Copy out every line of the data exactly.

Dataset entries
=======

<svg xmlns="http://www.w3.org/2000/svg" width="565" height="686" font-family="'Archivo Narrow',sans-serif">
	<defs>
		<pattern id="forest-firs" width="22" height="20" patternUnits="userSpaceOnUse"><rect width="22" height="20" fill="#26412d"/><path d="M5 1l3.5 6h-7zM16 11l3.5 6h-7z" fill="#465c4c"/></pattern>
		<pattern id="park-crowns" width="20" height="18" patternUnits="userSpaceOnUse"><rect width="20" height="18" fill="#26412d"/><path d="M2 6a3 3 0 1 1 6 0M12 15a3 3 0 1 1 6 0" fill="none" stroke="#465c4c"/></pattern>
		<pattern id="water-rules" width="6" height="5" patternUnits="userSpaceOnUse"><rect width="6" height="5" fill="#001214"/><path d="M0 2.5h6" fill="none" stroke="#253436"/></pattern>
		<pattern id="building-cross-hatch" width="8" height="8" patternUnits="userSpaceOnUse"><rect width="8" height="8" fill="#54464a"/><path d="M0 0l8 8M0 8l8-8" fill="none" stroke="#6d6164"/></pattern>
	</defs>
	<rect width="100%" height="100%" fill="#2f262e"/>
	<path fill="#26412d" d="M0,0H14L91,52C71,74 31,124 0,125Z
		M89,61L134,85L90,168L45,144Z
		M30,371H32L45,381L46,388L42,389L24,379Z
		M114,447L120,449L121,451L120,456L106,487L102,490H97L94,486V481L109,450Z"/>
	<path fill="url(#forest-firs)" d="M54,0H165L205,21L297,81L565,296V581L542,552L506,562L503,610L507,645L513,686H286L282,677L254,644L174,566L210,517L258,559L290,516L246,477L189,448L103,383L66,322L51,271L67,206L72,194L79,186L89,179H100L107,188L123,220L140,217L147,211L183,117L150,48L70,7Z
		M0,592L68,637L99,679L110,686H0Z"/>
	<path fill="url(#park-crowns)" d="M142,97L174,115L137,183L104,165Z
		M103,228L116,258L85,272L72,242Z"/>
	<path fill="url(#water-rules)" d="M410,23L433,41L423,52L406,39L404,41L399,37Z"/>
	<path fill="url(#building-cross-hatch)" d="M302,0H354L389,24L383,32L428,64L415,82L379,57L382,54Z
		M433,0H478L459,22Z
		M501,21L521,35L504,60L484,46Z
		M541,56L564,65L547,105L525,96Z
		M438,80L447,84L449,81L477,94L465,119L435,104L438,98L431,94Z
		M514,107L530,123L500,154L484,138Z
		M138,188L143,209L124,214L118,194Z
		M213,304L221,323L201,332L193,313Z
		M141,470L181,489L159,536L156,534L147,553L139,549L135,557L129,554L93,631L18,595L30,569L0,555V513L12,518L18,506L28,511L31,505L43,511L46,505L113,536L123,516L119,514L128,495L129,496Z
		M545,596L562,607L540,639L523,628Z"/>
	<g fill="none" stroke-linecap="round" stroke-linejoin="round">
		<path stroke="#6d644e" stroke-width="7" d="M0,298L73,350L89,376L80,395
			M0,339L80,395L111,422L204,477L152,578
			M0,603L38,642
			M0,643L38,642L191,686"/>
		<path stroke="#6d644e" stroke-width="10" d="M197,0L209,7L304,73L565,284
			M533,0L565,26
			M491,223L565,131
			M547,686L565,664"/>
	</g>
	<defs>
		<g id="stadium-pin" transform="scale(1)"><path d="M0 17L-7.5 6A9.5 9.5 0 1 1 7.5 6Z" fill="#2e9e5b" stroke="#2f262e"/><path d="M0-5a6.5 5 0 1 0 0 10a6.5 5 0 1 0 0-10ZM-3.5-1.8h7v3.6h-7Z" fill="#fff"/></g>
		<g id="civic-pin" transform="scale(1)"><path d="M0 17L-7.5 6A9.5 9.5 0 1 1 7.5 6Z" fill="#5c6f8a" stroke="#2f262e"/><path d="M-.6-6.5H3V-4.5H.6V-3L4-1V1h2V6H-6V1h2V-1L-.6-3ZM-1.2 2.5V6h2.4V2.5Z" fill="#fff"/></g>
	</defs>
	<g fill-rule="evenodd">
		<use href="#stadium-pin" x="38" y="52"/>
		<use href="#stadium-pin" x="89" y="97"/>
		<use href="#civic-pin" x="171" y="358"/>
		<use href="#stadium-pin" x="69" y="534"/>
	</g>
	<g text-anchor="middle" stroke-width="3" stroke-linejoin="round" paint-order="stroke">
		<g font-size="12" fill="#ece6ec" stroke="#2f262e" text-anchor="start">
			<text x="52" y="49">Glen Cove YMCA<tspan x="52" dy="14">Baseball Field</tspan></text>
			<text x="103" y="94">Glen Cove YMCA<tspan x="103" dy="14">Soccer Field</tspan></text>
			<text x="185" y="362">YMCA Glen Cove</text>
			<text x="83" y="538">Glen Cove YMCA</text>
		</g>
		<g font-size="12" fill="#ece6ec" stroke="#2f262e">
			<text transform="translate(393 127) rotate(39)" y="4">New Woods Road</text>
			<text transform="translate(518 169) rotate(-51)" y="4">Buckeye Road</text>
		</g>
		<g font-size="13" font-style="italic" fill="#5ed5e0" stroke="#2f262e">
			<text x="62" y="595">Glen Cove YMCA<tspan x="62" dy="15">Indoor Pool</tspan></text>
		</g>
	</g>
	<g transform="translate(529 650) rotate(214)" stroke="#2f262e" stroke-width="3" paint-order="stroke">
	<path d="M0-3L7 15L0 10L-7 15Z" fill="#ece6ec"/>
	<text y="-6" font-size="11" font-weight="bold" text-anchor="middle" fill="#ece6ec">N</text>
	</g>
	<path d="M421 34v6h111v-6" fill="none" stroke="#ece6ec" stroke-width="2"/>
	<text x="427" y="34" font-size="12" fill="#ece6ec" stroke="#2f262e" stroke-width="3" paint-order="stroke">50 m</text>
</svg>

=======

Response to this exercise -
<svg xmlns="http://www.w3.org/2000/svg" width="565" height="686" font-family="'Archivo Narrow',sans-serif">
	<defs>
		<pattern id="forest-firs" width="22" height="20" patternUnits="userSpaceOnUse"><rect width="22" height="20" fill="#26412d"/><path d="M5 1l3.5 6h-7zM16 11l3.5 6h-7z" fill="#465c4c"/></pattern>
		<pattern id="park-crowns" width="20" height="18" patternUnits="userSpaceOnUse"><rect width="20" height="18" fill="#26412d"/><path d="M2 6a3 3 0 1 1 6 0M12 15a3 3 0 1 1 6 0" fill="none" stroke="#465c4c"/></pattern>
		<pattern id="water-rules" width="6" height="5" patternUnits="userSpaceOnUse"><rect width="6" height="5" fill="#001214"/><path d="M0 2.5h6" fill="none" stroke="#253436"/></pattern>
		<pattern id="building-cross-hatch" width="8" height="8" patternUnits="userSpaceOnUse"><rect width="8" height="8" fill="#54464a"/><path d="M0 0l8 8M0 8l8-8" fill="none" stroke="#6d6164"/></pattern>
	</defs>
	<rect width="100%" height="100%" fill="#2f262e"/>
	<path fill="#26412d" d="M0,0H14L91,52C71,74 31,124 0,125Z
		M89,61L134,85L90,168L45,144Z
		M30,371H32L45,381L46,388L42,389L24,379Z
		M114,447L120,449L121,451L120,456L106,487L102,490H97L94,486V481L109,450Z"/>
	<path fill="url(#forest-firs)" d="M54,0H165L205,21L297,81L565,296V581L542,552L506,562L503,610L507,645L513,686H286L282,677L254,644L174,566L210,517L258,559L290,516L246,477L189,448L103,383L66,322L51,271L67,206L72,194L79,186L89,179H100L107,188L123,220L140,217L147,211L183,117L150,48L70,7Z
		M0,592L68,637L99,679L110,686H0Z"/>
	<path fill="url(#park-crowns)" d="M142,97L174,115L137,183L104,165Z
		M103,228L116,258L85,272L72,242Z"/>
	<path fill="url(#water-rules)" d="M410,23L433,41L423,52L406,39L404,41L399,37Z"/>
	<path fill="url(#building-cross-hatch)" d="M302,0H354L389,24L383,32L428,64L415,82L379,57L382,54Z
		M433,0H478L459,22Z
		M501,21L521,35L504,60L484,46Z
		M541,56L564,65L547,105L525,96Z
		M438,80L447,84L449,81L477,94L465,119L435,104L438,98L431,94Z
		M514,107L530,123L500,154L484,138Z
		M138,188L143,209L124,214L118,194Z
		M213,304L221,323L201,332L193,313Z
		M141,470L181,489L159,536L156,534L147,553L139,549L135,557L129,554L93,631L18,595L30,569L0,555V513L12,518L18,506L28,511L31,505L43,511L46,505L113,536L123,516L119,514L128,495L129,496Z
		M545,596L562,607L540,639L523,628Z"/>
	<g fill="none" stroke-linecap="round" stroke-linejoin="round">
		<path stroke="#6d644e" stroke-width="7" d="M0,298L73,350L89,376L80,395
			M0,339L80,395L111,422L204,477L152,578
			M0,603L38,642
			M0,643L38,642L191,686"/>
		<path stroke="#6d644e" stroke-width="10" d="M197,0L209,7L304,73L565,284
			M533,0L565,26
			M491,223L565,131
			M547,686L565,664"/>
	</g>
	<defs>
		<g id="stadium-pin" transform="scale(1)"><path d="M0 17L-7.5 6A9.5 9.5 0 1 1 7.5 6Z" fill="#2e9e5b" stroke="#2f262e"/><path d="M0-5a6.5 5 0 1 0 0 10a6.5 5 0 1 0 0-10ZM-3.5-1.8h7v3.6h-7Z" fill="#fff"/></g>
		<g id="civic-pin" transform="scale(1)"><path d="M0 17L-7.5 6A9.5 9.5 0 1 1 7.5 6Z" fill="#5c6f8a" stroke="#2f262e"/><path d="M-.6-6.5H3V-4.5H.6V-3L4-1V1h2V6H-6V1h2V-1L-.6-3ZM-1.2 2.5V6h2.4V2.5Z" fill="#fff"/></g>
	</defs>
	<g fill-rule="evenodd">
		<use href="#stadium-pin" x="38" y="52"/>
		<use href="#stadium-pin" x="89" y="97"/>
		<use href="#civic-pin" x="171" y="358"/>
		<use href="#stadium-pin" x="69" y="534"/>
	</g>
	<g text-anchor="middle" stroke-width="3" stroke-linejoin="round" paint-order="stroke">
		<g font-size="12" fill="#ece6ec" stroke="#2f262e" text-anchor="start">
			<text x="52" y="49">Glen Cove YMCA<tspan x="52" dy="14">Baseball Field</tspan></text>
			<text x="103" y="94">Glen Cove YMCA<tspan x="103" dy="14">Soccer Field</tspan></text>
			<text x="185" y="362">YMCA Glen Cove</text>
			<text x="83" y="538">Glen Cove YMCA</text>
		</g>
		<g font-size="12" fill="#ece6ec" stroke="#2f262e">
			<text transform="translate(393 127) rotate(39)" y="4">New Woods Road</text>
			<text transform="translate(518 169) rotate(-51)" y="4">Buckeye Road</text>
		</g>
		<g font-size="13" font-style="italic" fill="#5ed5e0" stroke="#2f262e">
			<text x="62" y="595">Glen Cove YMCA<tspan x="62" dy="15">Indoor Pool</tspan></text>
		</g>
	</g>
	<g transform="translate(529 650) rotate(214)" stroke="#2f262e" stroke-width="3" paint-order="stroke">
	<path d="M0-3L7 15L0 10L-7 15Z" fill="#ece6ec"/>
	<text y="-6" font-size="11" font-weight="bold" text-anchor="middle" fill="#ece6ec">N</text>
	</g>
	<path d="M421 34v6h111v-6" fill="none" stroke="#ece6ec" stroke-width="2"/>
	<text x="427" y="34" font-size="12" fill="#ece6ec" stroke="#2f262e" stroke-width="3" paint-order="stroke">50 m</text>
</svg>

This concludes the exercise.